[Records from a dataset]
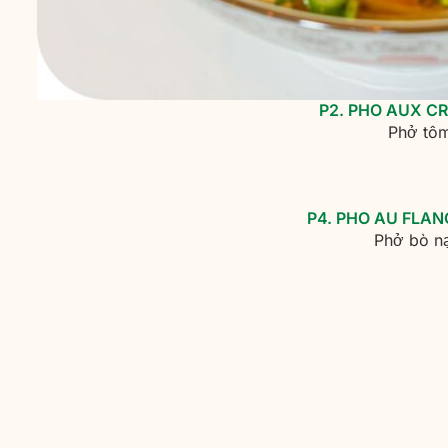
P2. PHO AUX C
Phở tô
P4. PHO AU FLA
Phở bò n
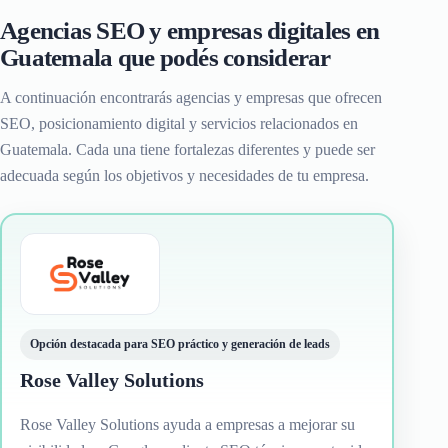
Agencias SEO y empresas digitales en
Guatemala que podés considerar
A continuación encontrarás agencias y empresas que ofrecen
SEO, posicionamiento digital y servicios relacionados en
Guatemala. Cada una tiene fortalezas diferentes y puede ser
adecuada según los objetivos y necesidades de tu empresa.
Opción destacada para SEO práctico y generación de leads
Rose Valley Solutions
Rose Valley Solutions ayuda a empresas a mejorar su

ASSIGNED TASK
Return every line of text from the records above verbatim, in their original order, omitting the picture markers.

TASK RESPONSE
P2. PHO AUX C
Phở tô
P4. PHO AU FLA
Phở bò n
Agencias SEO y empresas digitales en
Guatemala que podés considerar
A continuación encontrarás agencias y empresas que ofrecen
SEO, posicionamiento digital y servicios relacionados en
Guatemala. Cada una tiene fortalezas diferentes y puede ser
adecuada según los objetivos y necesidades de tu empresa.
Opción destacada para SEO práctico y generación de leads
Rose Valley Solutions
Rose Valley Solutions ayuda a empresas a mejorar su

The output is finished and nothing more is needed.